►
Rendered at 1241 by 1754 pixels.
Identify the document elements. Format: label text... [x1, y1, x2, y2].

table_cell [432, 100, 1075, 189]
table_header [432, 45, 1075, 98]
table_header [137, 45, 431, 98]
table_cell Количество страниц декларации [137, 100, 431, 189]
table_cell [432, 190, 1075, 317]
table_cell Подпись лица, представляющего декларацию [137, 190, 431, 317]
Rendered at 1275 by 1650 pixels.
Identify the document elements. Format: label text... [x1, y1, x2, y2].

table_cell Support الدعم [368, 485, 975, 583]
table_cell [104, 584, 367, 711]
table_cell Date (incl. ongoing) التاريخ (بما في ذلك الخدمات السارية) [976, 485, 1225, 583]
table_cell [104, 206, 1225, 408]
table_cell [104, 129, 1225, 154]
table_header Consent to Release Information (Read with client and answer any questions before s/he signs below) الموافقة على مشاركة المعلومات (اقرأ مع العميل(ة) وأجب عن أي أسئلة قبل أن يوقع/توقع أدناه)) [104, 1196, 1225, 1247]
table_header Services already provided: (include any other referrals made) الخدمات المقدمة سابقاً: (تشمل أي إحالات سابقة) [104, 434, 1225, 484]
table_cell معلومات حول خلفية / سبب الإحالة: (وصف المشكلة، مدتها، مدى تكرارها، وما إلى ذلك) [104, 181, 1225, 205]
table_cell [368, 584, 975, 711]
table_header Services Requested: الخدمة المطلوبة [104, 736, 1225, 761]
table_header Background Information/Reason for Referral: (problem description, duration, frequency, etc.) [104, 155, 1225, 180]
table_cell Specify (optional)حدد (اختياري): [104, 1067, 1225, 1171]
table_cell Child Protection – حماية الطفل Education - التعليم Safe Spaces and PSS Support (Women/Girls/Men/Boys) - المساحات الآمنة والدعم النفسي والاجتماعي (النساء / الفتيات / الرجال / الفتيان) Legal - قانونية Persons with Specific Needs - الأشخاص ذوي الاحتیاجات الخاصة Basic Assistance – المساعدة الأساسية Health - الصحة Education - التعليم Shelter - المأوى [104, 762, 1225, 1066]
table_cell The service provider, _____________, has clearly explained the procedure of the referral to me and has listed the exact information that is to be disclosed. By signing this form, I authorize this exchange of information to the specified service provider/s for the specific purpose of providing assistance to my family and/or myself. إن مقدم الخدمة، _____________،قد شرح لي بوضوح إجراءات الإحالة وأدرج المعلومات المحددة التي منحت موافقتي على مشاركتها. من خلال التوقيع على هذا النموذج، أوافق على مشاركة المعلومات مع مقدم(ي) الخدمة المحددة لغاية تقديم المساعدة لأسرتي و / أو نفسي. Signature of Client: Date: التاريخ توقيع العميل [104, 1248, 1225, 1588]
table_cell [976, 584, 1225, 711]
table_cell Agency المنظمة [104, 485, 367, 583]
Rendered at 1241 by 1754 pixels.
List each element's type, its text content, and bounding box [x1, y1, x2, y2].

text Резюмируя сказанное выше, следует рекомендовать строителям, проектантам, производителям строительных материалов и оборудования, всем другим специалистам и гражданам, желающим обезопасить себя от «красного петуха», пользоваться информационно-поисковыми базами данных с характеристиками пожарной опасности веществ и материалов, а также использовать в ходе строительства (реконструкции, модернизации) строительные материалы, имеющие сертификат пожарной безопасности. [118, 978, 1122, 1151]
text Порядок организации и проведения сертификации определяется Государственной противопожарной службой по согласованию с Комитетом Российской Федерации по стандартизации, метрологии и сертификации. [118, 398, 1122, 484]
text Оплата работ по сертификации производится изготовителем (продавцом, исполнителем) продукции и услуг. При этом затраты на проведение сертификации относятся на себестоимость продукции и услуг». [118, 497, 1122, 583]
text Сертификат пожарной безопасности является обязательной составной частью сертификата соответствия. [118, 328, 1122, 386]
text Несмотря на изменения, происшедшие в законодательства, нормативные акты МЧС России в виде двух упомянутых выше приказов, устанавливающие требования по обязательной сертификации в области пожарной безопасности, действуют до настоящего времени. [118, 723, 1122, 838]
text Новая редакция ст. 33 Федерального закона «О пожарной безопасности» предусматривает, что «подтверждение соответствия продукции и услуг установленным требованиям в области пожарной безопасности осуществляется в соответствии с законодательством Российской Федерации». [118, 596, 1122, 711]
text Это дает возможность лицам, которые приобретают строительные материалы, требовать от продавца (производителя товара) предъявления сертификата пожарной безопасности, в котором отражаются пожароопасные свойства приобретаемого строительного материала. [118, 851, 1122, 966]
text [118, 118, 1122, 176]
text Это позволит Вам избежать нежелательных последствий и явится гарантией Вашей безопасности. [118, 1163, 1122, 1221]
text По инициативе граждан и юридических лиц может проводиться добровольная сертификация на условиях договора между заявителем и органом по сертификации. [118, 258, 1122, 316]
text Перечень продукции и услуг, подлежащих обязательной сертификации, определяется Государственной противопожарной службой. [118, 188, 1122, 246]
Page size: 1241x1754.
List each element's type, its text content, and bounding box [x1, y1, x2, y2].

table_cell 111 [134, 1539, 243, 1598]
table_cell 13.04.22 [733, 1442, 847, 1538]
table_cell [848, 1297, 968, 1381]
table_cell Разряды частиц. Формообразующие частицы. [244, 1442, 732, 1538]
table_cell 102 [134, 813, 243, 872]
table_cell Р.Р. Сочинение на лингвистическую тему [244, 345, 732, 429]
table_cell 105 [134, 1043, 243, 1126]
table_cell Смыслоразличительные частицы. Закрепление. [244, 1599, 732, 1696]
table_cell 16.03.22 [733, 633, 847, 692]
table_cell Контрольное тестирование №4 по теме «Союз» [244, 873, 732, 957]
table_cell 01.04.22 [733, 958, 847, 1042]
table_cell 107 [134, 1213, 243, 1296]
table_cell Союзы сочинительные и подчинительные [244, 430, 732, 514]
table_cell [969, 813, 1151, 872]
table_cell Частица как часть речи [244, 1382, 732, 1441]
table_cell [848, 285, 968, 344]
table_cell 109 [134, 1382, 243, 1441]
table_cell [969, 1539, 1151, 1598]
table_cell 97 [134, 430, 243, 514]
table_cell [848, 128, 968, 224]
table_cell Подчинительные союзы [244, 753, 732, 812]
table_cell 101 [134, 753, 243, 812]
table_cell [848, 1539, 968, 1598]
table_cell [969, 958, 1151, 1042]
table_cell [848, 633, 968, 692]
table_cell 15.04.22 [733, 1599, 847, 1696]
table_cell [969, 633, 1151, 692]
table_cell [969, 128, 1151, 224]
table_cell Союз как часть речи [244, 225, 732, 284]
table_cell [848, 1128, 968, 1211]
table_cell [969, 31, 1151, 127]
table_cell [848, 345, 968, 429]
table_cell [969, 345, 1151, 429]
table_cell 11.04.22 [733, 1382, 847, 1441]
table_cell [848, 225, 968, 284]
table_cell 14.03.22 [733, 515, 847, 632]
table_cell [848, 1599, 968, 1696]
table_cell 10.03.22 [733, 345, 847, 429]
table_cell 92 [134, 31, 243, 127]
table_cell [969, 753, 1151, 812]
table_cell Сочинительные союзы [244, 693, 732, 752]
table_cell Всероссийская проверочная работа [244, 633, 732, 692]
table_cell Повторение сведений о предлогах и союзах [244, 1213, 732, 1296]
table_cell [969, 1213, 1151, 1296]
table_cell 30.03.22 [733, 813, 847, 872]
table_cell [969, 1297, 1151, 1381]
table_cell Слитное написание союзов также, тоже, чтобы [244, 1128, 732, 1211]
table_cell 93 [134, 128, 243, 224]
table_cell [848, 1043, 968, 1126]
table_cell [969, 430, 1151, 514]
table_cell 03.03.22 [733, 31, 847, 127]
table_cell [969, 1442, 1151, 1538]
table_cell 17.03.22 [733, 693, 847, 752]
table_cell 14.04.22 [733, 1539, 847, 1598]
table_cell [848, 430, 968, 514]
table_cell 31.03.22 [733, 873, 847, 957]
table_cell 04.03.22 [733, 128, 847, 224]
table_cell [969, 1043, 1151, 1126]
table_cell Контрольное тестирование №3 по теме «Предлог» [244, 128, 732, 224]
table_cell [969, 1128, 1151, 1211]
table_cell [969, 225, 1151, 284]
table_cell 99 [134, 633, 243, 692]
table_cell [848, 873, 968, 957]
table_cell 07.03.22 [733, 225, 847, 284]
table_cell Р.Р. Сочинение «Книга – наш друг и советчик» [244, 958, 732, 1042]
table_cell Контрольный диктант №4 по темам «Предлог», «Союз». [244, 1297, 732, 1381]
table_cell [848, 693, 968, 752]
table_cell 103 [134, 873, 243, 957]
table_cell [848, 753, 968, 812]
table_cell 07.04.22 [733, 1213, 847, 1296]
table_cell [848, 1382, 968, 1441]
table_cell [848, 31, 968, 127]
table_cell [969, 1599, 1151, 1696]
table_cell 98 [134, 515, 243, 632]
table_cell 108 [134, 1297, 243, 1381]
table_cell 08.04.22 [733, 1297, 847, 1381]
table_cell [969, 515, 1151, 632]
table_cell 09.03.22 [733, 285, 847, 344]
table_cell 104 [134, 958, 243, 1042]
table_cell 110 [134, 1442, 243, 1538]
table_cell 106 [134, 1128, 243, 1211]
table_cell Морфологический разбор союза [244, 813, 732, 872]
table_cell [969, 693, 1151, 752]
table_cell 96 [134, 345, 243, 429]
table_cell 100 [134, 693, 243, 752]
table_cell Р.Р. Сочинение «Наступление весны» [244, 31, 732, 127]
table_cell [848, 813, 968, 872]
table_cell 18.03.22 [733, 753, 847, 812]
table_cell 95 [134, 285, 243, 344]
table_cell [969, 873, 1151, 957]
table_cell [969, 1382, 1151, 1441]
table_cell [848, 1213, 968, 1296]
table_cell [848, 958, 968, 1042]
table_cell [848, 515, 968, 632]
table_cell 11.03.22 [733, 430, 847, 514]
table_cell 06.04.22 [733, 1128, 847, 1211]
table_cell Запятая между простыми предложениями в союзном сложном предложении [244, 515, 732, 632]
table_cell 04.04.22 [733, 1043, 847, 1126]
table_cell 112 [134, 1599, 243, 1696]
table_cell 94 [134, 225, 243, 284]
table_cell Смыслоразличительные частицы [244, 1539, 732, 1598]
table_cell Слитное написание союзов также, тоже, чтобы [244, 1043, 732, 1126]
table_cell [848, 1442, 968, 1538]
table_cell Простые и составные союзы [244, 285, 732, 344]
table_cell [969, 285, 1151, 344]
◄
**Exercise**. In which lines of the material above does the string "Российской" occur? Copy them all.

**Solved problem**.
text Порядок организации и проведения сертификации определяется Государственной противопожарной службой по согласованию с Комитетом Российской Федерации по стандартизации, метрологии и сертификации. [118, 398, 1122, 484]
text Новая редакция ст. 33 Федерального закона «О пожарной безопасности» предусматривает, что «подтверждение соответствия продукции и услуг установленным требованиям в области пожарной безопасности осуществляется в соответствии с законодательством Российской Федерации». [118, 596, 1122, 711]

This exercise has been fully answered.